▶ [EXERCISE DIRECTIONS] Throughout the material below, tally the lines containing "vent" and give the total with no accompanying text.

▶ [DATA FOR REVIEW]
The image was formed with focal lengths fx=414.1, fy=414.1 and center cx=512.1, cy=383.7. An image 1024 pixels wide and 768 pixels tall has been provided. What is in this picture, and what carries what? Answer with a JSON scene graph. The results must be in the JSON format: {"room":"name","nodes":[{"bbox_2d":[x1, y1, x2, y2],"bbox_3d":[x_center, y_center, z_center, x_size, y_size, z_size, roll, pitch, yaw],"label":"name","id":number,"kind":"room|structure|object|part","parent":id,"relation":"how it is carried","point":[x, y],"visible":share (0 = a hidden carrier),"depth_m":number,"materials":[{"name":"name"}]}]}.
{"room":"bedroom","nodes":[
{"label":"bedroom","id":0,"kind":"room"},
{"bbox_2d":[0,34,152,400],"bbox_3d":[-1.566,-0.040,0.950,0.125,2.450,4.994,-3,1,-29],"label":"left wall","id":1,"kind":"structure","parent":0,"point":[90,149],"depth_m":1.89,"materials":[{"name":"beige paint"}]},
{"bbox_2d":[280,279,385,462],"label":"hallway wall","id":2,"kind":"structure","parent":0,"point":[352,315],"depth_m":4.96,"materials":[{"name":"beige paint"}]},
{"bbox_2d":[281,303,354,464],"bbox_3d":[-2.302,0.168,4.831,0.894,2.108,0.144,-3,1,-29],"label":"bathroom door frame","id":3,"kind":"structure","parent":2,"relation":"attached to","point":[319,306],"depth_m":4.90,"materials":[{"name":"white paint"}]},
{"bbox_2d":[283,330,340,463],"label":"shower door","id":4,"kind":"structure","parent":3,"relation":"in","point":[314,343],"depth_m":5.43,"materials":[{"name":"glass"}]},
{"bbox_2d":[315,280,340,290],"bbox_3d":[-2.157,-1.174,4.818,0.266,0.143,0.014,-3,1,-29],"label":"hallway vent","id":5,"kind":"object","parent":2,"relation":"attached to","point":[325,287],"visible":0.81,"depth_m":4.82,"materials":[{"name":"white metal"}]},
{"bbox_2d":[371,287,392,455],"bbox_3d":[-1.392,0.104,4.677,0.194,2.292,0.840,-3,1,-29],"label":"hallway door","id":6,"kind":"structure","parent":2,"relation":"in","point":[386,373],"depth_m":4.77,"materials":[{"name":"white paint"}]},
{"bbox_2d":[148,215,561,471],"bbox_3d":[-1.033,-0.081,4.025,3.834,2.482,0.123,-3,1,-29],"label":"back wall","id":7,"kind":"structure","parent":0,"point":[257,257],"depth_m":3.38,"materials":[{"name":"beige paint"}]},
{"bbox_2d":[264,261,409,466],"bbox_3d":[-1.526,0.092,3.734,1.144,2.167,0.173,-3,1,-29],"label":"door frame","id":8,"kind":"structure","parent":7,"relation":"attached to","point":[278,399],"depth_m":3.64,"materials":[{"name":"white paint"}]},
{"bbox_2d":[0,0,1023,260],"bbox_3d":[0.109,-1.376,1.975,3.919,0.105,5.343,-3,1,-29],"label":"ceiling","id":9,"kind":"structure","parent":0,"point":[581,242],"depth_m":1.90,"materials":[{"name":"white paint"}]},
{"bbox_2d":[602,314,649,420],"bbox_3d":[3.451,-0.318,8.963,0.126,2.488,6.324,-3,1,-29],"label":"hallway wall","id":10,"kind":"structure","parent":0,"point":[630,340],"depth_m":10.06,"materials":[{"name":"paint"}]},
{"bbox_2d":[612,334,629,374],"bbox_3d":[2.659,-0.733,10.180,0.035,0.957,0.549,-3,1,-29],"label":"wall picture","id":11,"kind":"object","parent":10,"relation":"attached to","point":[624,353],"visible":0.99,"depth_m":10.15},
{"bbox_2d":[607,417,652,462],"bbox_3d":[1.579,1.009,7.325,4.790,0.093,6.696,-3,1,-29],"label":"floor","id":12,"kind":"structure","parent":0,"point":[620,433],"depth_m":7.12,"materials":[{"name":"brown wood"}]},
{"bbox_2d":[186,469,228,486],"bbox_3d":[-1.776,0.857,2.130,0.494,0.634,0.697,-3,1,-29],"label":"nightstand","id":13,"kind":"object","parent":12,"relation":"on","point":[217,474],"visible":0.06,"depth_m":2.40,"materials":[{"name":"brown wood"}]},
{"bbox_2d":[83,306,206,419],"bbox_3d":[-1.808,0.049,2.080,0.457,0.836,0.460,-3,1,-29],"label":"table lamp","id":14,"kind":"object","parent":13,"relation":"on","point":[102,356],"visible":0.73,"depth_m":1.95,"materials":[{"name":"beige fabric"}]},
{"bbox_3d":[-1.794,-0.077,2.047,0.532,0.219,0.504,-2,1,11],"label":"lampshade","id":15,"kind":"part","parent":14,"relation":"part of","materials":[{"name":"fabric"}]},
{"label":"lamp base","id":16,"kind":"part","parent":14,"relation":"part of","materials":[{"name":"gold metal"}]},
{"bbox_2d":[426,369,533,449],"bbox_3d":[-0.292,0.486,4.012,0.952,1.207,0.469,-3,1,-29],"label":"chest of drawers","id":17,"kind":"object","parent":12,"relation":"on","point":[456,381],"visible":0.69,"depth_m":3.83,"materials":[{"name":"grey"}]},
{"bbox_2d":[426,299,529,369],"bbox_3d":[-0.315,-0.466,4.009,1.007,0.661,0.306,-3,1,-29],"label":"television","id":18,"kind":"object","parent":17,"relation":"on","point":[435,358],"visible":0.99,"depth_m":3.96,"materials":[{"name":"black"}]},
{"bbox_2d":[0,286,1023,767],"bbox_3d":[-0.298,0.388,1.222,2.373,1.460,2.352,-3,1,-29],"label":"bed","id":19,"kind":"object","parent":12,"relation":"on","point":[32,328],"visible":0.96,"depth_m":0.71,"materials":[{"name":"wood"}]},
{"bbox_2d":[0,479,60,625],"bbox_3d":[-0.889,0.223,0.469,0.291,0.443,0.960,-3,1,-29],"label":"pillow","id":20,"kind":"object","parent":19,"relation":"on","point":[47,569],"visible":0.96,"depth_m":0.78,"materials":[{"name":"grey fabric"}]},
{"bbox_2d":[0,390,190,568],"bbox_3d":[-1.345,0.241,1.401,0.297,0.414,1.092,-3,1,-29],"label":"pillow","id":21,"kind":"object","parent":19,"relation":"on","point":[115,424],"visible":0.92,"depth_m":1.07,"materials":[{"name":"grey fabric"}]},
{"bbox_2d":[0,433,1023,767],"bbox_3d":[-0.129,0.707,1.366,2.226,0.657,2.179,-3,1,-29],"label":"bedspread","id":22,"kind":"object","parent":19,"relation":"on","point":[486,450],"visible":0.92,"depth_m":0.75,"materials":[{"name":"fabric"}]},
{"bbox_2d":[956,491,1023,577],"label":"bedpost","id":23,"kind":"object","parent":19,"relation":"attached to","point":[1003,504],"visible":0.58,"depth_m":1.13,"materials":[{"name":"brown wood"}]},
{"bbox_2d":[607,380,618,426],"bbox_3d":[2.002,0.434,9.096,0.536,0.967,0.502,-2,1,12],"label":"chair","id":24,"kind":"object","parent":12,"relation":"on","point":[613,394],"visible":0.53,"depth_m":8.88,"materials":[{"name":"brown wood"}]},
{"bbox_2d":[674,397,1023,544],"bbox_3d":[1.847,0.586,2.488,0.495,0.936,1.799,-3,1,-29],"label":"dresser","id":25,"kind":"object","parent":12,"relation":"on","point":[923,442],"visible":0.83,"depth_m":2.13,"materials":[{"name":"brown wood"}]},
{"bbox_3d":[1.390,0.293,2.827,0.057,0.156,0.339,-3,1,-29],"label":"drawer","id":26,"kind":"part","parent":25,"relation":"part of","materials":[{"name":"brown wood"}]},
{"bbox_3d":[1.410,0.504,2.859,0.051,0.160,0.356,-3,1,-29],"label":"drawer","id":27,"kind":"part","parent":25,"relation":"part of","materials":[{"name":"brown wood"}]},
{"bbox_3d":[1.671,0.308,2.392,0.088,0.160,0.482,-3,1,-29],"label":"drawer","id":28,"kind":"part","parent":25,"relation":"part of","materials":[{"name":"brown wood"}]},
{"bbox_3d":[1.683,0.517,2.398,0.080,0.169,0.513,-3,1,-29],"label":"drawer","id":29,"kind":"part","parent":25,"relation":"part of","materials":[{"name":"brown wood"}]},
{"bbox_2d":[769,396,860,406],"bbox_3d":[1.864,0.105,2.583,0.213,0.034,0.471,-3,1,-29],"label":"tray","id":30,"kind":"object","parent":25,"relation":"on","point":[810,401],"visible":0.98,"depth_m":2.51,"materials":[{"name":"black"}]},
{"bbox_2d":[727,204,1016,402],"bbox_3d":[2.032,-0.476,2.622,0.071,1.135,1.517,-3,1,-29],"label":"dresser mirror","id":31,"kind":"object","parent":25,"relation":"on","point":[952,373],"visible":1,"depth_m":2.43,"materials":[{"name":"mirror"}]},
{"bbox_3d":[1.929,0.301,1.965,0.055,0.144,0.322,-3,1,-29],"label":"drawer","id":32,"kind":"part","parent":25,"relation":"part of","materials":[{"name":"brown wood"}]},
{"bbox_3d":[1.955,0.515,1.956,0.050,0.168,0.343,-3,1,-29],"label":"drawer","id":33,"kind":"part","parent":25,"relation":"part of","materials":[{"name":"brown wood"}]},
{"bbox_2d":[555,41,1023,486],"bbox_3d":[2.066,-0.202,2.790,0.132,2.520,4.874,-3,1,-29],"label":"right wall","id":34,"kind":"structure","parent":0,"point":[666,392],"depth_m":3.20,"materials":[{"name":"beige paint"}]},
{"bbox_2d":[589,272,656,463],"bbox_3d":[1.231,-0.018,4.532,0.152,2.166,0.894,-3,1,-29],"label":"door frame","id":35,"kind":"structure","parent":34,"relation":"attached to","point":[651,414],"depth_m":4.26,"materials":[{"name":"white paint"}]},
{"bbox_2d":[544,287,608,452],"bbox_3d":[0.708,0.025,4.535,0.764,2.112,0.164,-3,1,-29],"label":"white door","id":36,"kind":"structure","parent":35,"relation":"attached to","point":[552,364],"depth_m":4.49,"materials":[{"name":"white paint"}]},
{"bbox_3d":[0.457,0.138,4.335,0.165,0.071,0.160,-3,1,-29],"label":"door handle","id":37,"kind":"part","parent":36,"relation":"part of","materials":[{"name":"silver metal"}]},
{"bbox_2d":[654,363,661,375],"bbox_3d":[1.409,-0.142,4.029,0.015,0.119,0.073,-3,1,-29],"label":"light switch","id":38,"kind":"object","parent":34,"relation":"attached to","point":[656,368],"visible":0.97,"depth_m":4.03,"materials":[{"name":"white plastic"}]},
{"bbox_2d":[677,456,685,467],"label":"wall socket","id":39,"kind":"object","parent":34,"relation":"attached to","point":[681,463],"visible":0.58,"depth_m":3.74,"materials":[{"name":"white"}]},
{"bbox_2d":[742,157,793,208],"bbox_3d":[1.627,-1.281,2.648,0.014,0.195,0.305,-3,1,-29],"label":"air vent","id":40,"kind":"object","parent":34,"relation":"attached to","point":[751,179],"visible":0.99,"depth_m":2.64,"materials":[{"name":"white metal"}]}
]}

▶ [EXPECTED OUTPUT] 2